Reading text:

Rustoleum woes

Hi, all,

There was a nice post a few years back from a man who painted his 35 w rustoleum. I planned to do the same.

repeainting a MF35 on the cheap-ish after rebuild. Rebuilt the Z134 engine, had it hot tanked and magnafluxed at an engine shop, reassembled it, scrubbed it w Dawn dish soap then rinsed dried wiped down with naphtha finally painted w phos-x. Sprsyed rustoleum rusty metal primer on the block using compresseed air spray gun. Project got left aside inside for a year in conditioned space. Primer is peeling off block, worse on manifold side. Engine has not been started or heated up. Has not been out in the weather.

Any suggestions? Im assuming residual oil in the block interfered with adhesion and I have to scrape anything loose and rewash w naphtha, but I thought I would ask the experts. The peeling starts as a star-shaped crack in the paint and the the peaint curls back from there.

thank you in advance.

Bill
 
It doesn't take much of a trace of oil to make paint peal. I think the primer just didn't bond well. You might soak it down with oven cleaner and power wash it. Between the oven cleaner and the washer it should remove any primer which is loose. Towel dry it and allow the water to dry out of it for a couple days before using primer again. Dawn dish soap is water soluble. If any of it was left on the surface naphtha wouldn't remove it.
 
When you remove all of the current primer, use non-chlorinated brake cleaner on the metal to clean it. Rustoleum makes a self etching primer in a spray can that will provide much better adhesion to the metal. When it dries top coat with standard primer. Paint should not be applied directly to self etching primer.
 
Rather than using Dawn in the future you might use Purple Power. It rinses off easier. Just don't buy it at Walmart, theirs are watered down quite a bit. Same container, different product.

Entries provided:

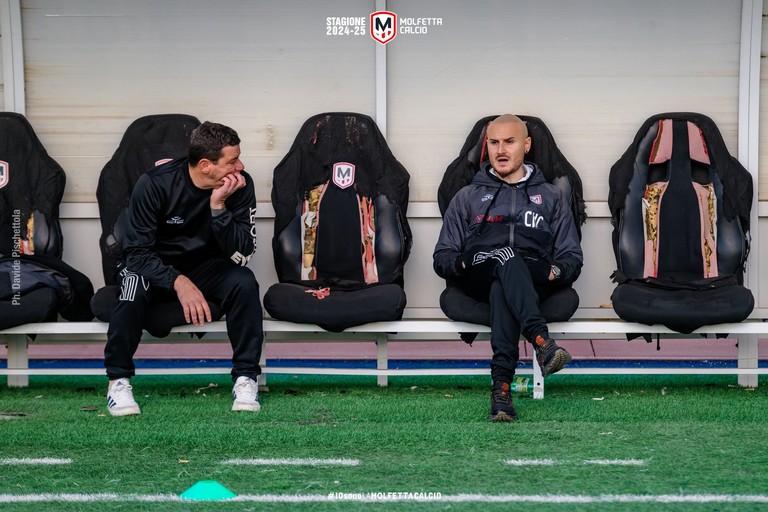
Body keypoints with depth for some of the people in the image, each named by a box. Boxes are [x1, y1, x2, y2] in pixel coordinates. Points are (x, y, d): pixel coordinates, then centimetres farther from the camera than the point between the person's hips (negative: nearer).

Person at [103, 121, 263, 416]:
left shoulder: (240, 186, -16)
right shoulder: (155, 184, -21)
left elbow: (240, 255, -18)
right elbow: (137, 251, -20)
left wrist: (218, 206, -31)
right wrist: (178, 281, -36)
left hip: (207, 267, 2)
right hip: (157, 267, -2)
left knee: (244, 283, -29)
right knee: (133, 289, -34)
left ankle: (246, 377, -17)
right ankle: (118, 379, -17)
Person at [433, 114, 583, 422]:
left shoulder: (551, 197, 27)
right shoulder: (468, 197, 27)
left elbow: (572, 258, 20)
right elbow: (442, 258, 20)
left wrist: (557, 270, -6)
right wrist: (463, 263, -5)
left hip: (535, 278, 0)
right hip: (478, 279, 0)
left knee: (502, 288, -40)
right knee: (506, 257, -39)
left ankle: (501, 384, -55)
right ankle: (541, 341, -60)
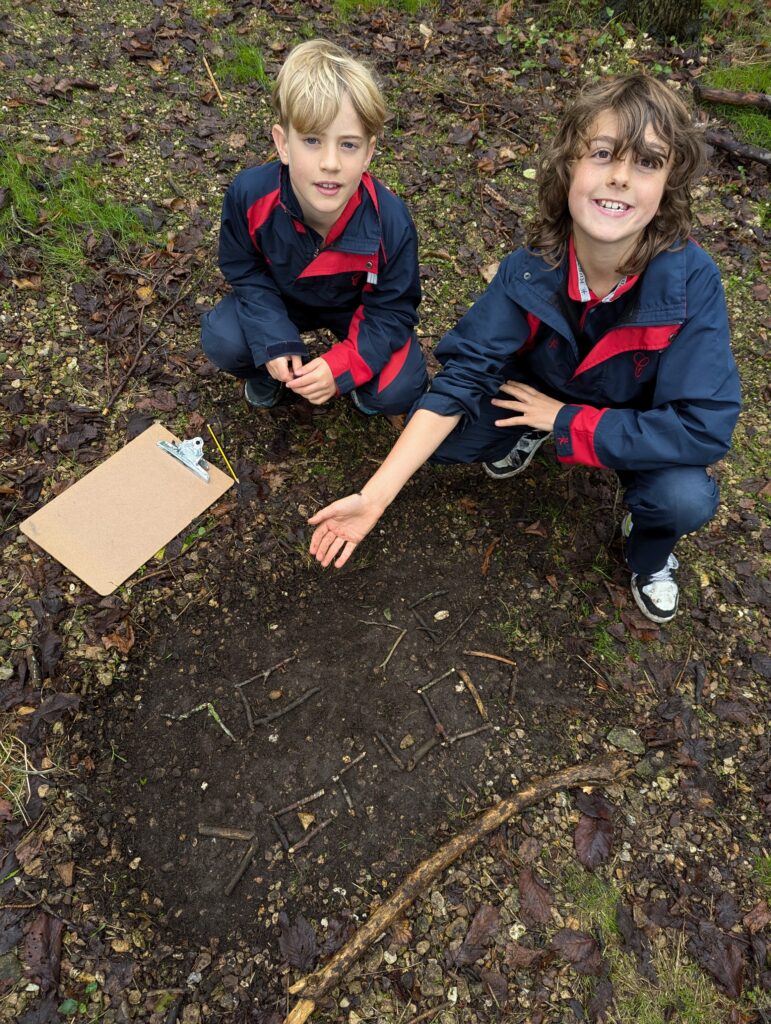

Exercise requirements:
Write the next part of the forum thread about primer peeling off a rebuilt tractor engine, picking up after its last reply.

Result below:
Your problem is the Dawn. Were you not aware that Dawn is formulated to be gentle to your wife's skin? You need a heavy duty cleaner to clean the years of grease and oil from old tractors, Being gentle is not gong to cut it. The accepted standard here is cheap oven cleaner from the Dollar store. If you want super effective find a degreaser that is based on Potassium hydroxide and fortified with D'limonene which is a powerful solvent. If you want you can add some purple food coloring so that you can call it Purple power. You are fortunate that you didn't get past priming.
 
Dumb question:
Is TSP ( trisodium phosphate ) a good grease cleaner for tractors, or is it just for walls and buildings?
 
It can be used for a degreaser for tractors and to clean woodwork in preparation to painting. Personally I would rather use Purple Power.
 
(quoted from post at 10:23:43 03/24/23) Dumb question:
Is TSP ( trisodium phosphate ) a good grease cleaner for tractors, or is it just for walls and buildings?


TSP was used for many years to clean tractors before someone tried it on their house since they had it on hand. You can add food coloring to it if you want a hot color.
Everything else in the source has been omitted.